Sciences économiques : Quand les patrons écrivent les programmes

samedi 4 mars 2017.
 

Le 30 janvier, l’Académie des Sciences morales et politiques (ASMP) proposait à cinq économistes de livrer leur « diagnostic » sur l’enseignement des Sciences économiques et sociales (SES). Verdict des « experts » : manuels et programmes sont biaisés. Trop marxistes, trop keynésiens, trop sociologiques, usant de concepts éculés (comme celui de « classe sociale »), ils ne donnent pas une image assez « positive de l’entreprise » et du marché. À réviser, donc, et d’urgence.
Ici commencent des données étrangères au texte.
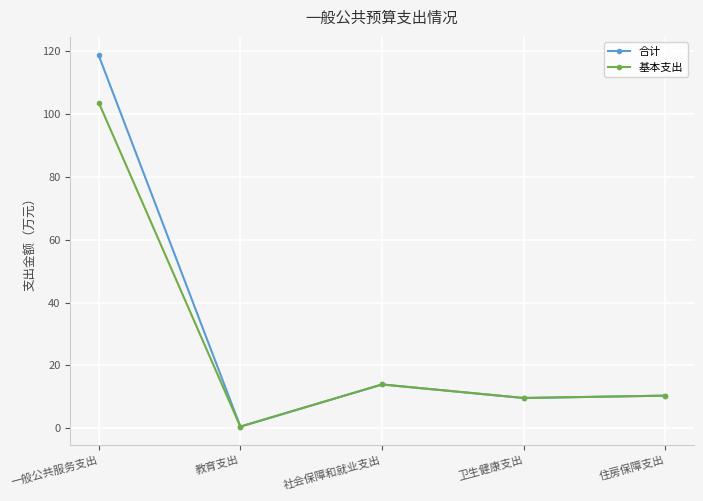

Is it true that 合计 equals 3.8 at 卫生健康支出?

False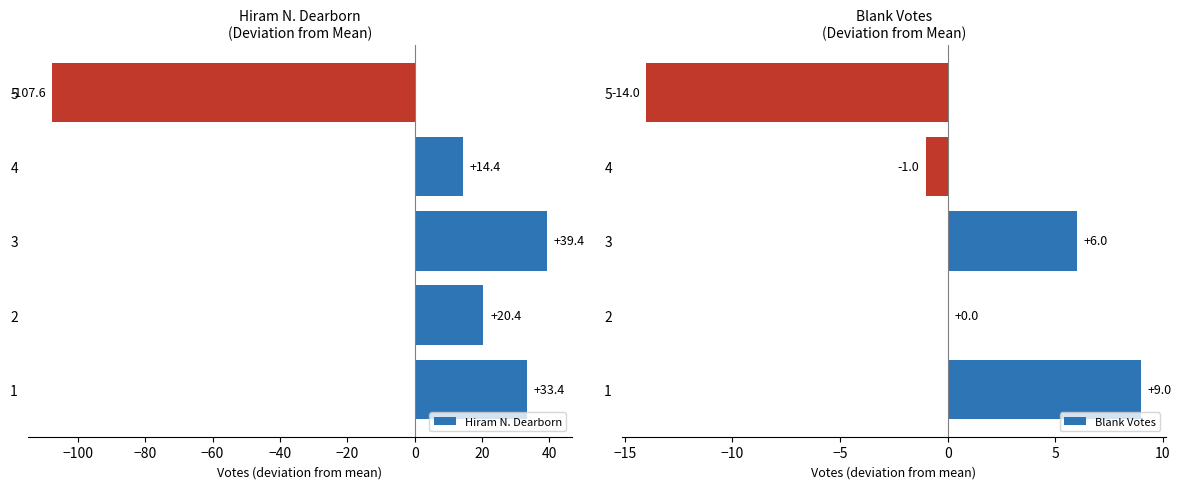

Reading left to right, transcribe all the data shown in this chart.

Hiram N. Dearborn: −120=33.4	−100=20.4	−80=39.4	−60=14.4	−40=-107.6
Blank Votes: −120=9.0	−100=0.0	−80=6.0	−60=-1.0	−40=-14.0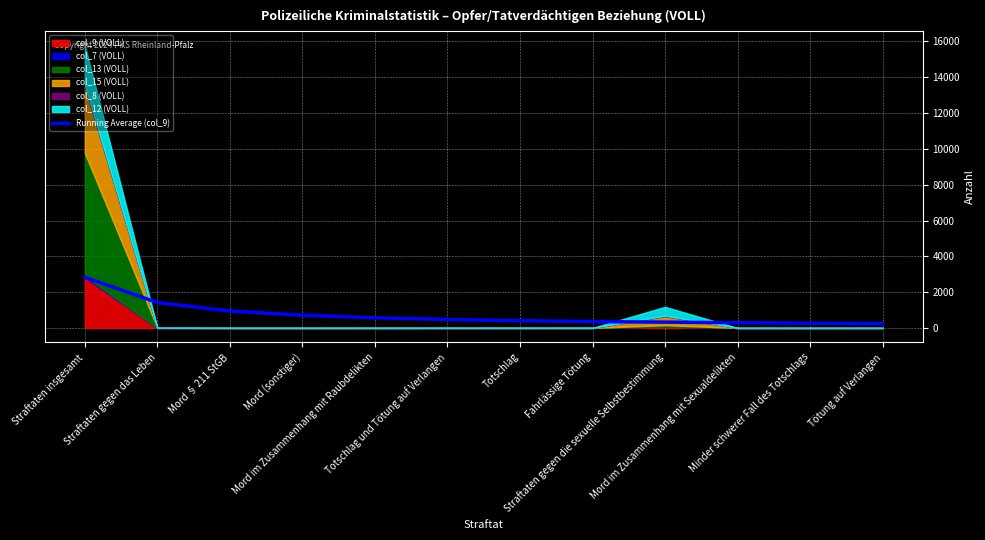

What is the smallest value displayed?

243.1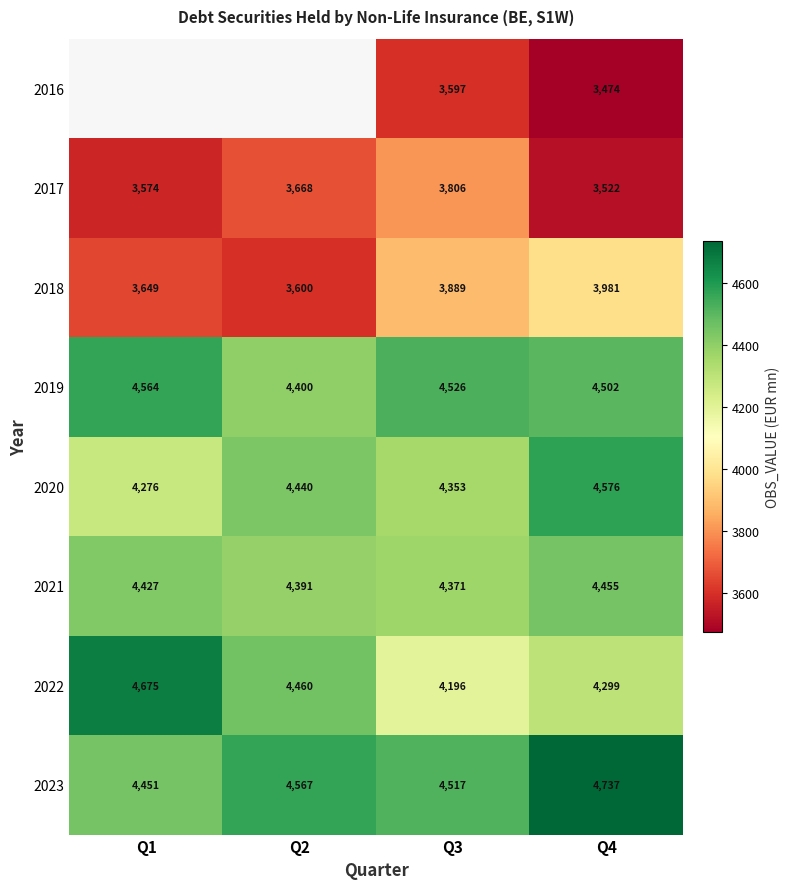

At which label does 2019 reach its peak?

Q1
Ce « diagnostic » ne surprendra que ceux qui ignorent ce qu’est l’ASMP. L’Académie rassemble en effet, dans les luxueux bâtiments de l’Institut de France, de hauts dignitaires patronaux (Yvon Gattaz, Denis Kessler), des éditorialistes en vue (Alain Duhamel, François d’Orcival), des économistes néolibéraux (le Prix « Nobel » Jean Tirole), d’anciens banquiers centraux (Jacques de Larosière, Jean-Claude Trichet) et quelques figures de la vieille droite universitaire. Le tout sous la houlette de Michel Pébereau, ancien PDG de BNP-Paribas et figure-clé du capitalisme français. En plaidant, à quelques mois de la présidentielle, pour une refonte libérale des programmes de SES, l’ASMP reprend une méthode qu’elle avait déjà appliquée, avec succès, en 2008. Elle avait alors remis au ministre de l’Éducation nationale, Xavier Darcos (devenu depuis… membre de l’ASMP), un rapport sur l’enseignement de l’économie. Ce document avait inspiré une première réorientation des programmes dans un sens pro-business. Aujourd’hui, l’ASMP et son président comptent bien rééditer le coup de 2008 : après le « diagnostic », ils annoncent, pour fin février, une série de « propositions », dont la teneur libérale ne fait aucun doute.

Cette offensive s’inscrit dans un contexte d’affrontement entre les tenants d’une science économique étroitement mathématique, globalement favorable au marché, et ceux qui défendent une approche plus large, plus sociologique, et souvent plus critique. Si l’ASMP cible les programmes du secondaire, la lutte fait également rage dans l’enseignement supérieur, où les économistes « orthodoxes », menés par J. Tirole, bloquent la création d’une section CNU susceptible d’accueillir leurs collègues mal-pensants.

Quelle science économique veut-on ? Au-delà du débat théorique, la question est politique et culturelle. C’est de la formation de l’esprit public et de la liberté des futurs travailleurs qu’il s’agit.